◆ **Problem to work on**
Reproduce the listing below word for word, starting with the line that contains "provided in the" and going on through the end of the listing. Leave out the pictures.

────────────────

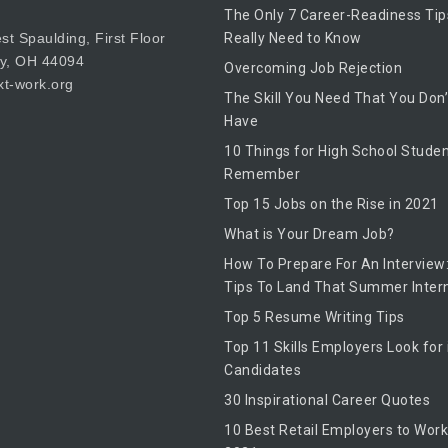
The Only 7 Career-Readiness Tip
t Spaulding, First Floor
Really Need to Know
by, OH 44094
Overcoming Job Rejection
t-work.org
The Skill You Need That You Don’
Have
10 Things for High School Studen
Remember
Top 15 Jobs on the Rise in 2021
What is Your Dream Job?
How To Prepare For An Interview:
Tips To Land That Summer Inter
Top 5 Resume Writing Tips
Top 11 Skills Employers Look for 
Candidates
30 Inspirational Career Quotes
10 Best Retail Employers to Work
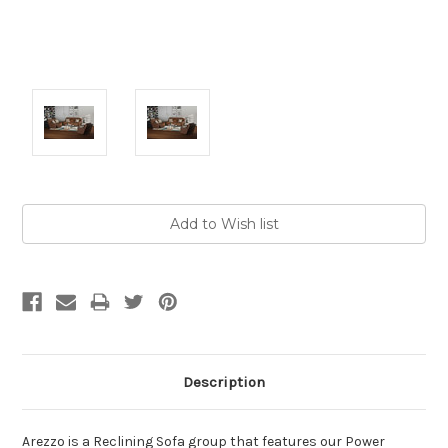
Current
Stock:
Description
Arezzo is a Reclining Sofa group that features our Power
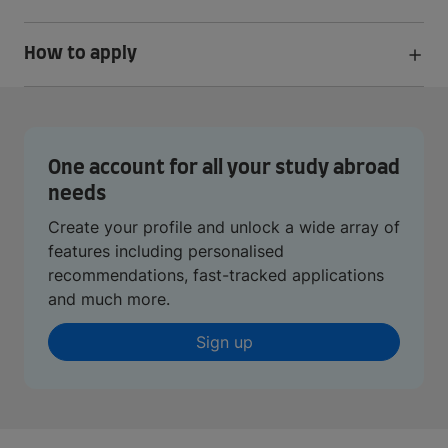
How to apply
One account for all your study abroad
needs
Create your profile and unlock a wide array of
features including personalised
recommendations, fast-tracked applications
and much more.
Sign up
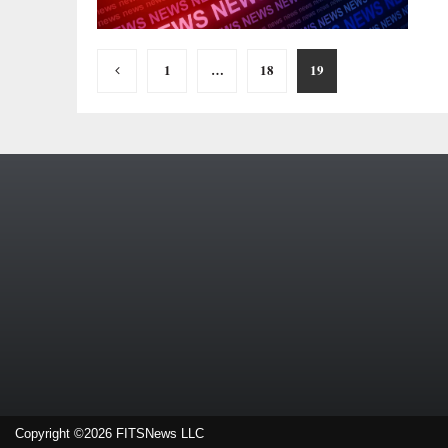
Posts
1
…
18
19
pagination
Copyright ©2026 FITSNews LLC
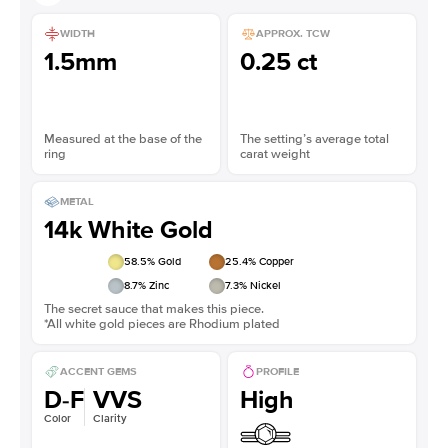
WIDTH
APPROX. TCW
1.5mm
0.25 ct
Measured at the base of the
The setting’s average total
ring
carat weight
METAL
14k White Gold
58.5
% Gold
25.4
% Copper
8.7
% Zinc
7.3
% Nickel
The secret sauce that makes this piece.
*All white gold pieces are Rhodium plated
ACCENT GEMS
PROFILE
D-F
VVS
High
Color
Clarity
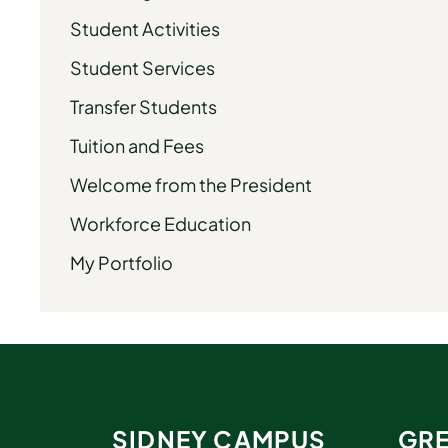
Student Activities
Student Services
Transfer Students
Tuition and Fees
Welcome from the President
Workforce Education
My Portfolio
SIDNEY CAMPUS
GRE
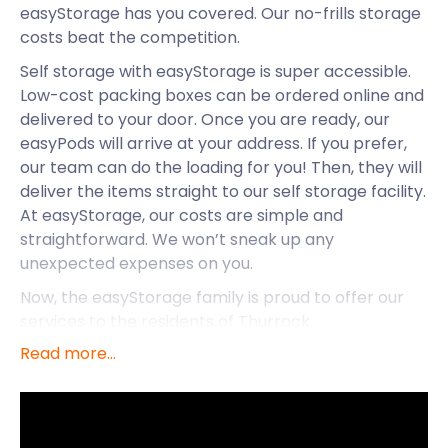
easyStorage has you covered. Our no-frills storage
costs beat the competition.
Self storage with easyStorage is super accessible.
Low-cost packing boxes can be ordered online and
delivered to your door. Once you are ready, our
easyPods will arrive at your address. If you prefer,
our team can do the loading for you! Then, they will
deliver the items straight to our self storage facility.
At easyStorage, our costs are simple and
straightforward. We won’t sneak up any
unexpected expenses on you.
Now, the easyStorage family is proud to offer our
services to the residents of Thurrock.
Read more...
Thurrock is located in the ceremonial county of
Essex. It is easily accessible from London, either via
the M25 or by rail. A direct train departs from
London Fenchurch Street every 30 minutes,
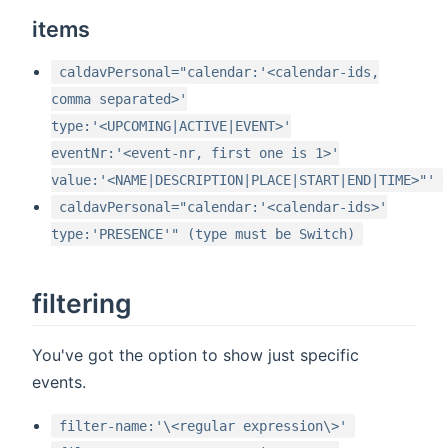
items
caldavPersonal="calendar:'<calendar-ids,
comma separated>'
type:'<UPCOMING|ACTIVE|EVENT>'
eventNr:'<event-nr, first one is 1>'
value:'<NAME|DESCRIPTION|PLACE|START|END|TIME>"'
caldavPersonal="calendar:'<calendar-ids>'
type:'PRESENCE'" (type must be Switch)
filtering
You've got the option to show just specific
events.
filter-name:'\<regular expression\>'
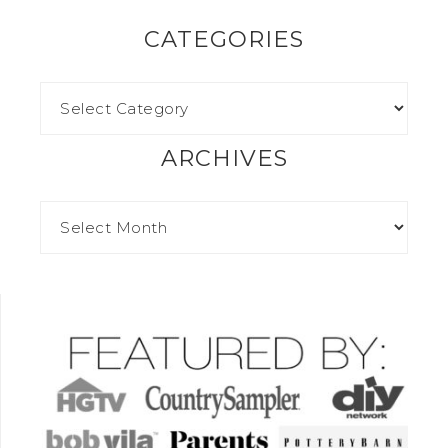
CATEGORIES
ARCHIVES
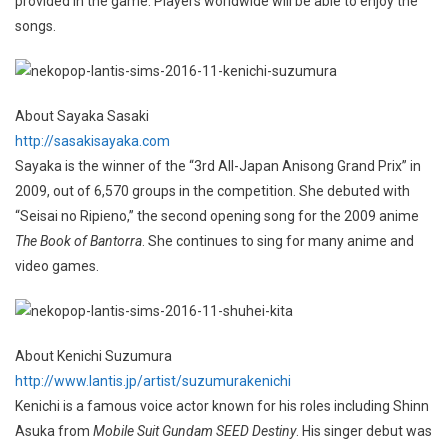
provided in the game. Players worldwide will be able to enjoy the
songs.
About Sayaka Sasaki
http://sasakisayaka.com
Sayaka is the winner of the “3rd All-Japan Anisong Grand Prix” in
2009, out of 6,570 groups in the competition. She debuted with
“Seisai no Ripieno,” the second opening song for the 2009 anime
The Book of Bantorra
. She continues to sing for many anime and
video games.
About Kenichi Suzumura
http://www.lantis.jp/artist/suzumurakenichi
Kenichi is a famous voice actor known for his roles including Shinn
Asuka from
Mobile Suit Gundam SEED Destiny
. His singer debut was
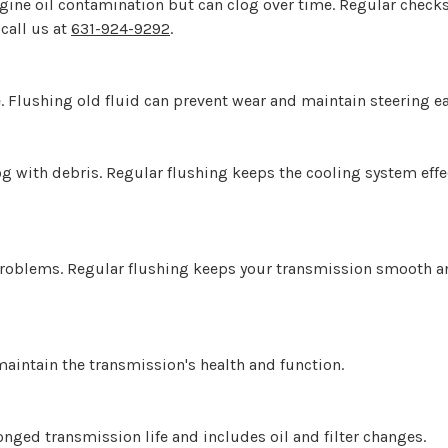
ngine oil contamination but can clog over time. Regular chec
 call us at
631-924-9292
.
. Flushing old fluid can prevent wear and maintain steering ea
og with debris. Regular flushing keeps the cooling system eff
problems. Regular flushing keeps your transmission smooth an
maintain the transmission's health and function.
onged transmission life and includes oil and filter changes.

────────────────

◆ **Task result**
provided in the game. Players worldwide will be able to enjoy the
songs.
About Sayaka Sasaki
http://sasakisayaka.com
Sayaka is the winner of the “3rd All-Japan Anisong Grand Prix” in
2009, out of 6,570 groups in the competition. She debuted with
“Seisai no Ripieno,” the second opening song for the 2009 anime
The Book of Bantorra
. She continues to sing for many anime and
video games.
About Kenichi Suzumura
http://www.lantis.jp/artist/suzumurakenichi
Kenichi is a famous voice actor known for his roles including Shinn
Asuka from
Mobile Suit Gundam SEED Destiny
. His singer debut was
ngine oil contamination but can clog over time. Regular chec
 call us at
631-924-9292
.
. Flushing old fluid can prevent wear and maintain steering ea
og with debris. Regular flushing keeps the cooling system eff
problems. Regular flushing keeps your transmission smooth an
maintain the transmission's health and function.
onged transmission life and includes oil and filter changes.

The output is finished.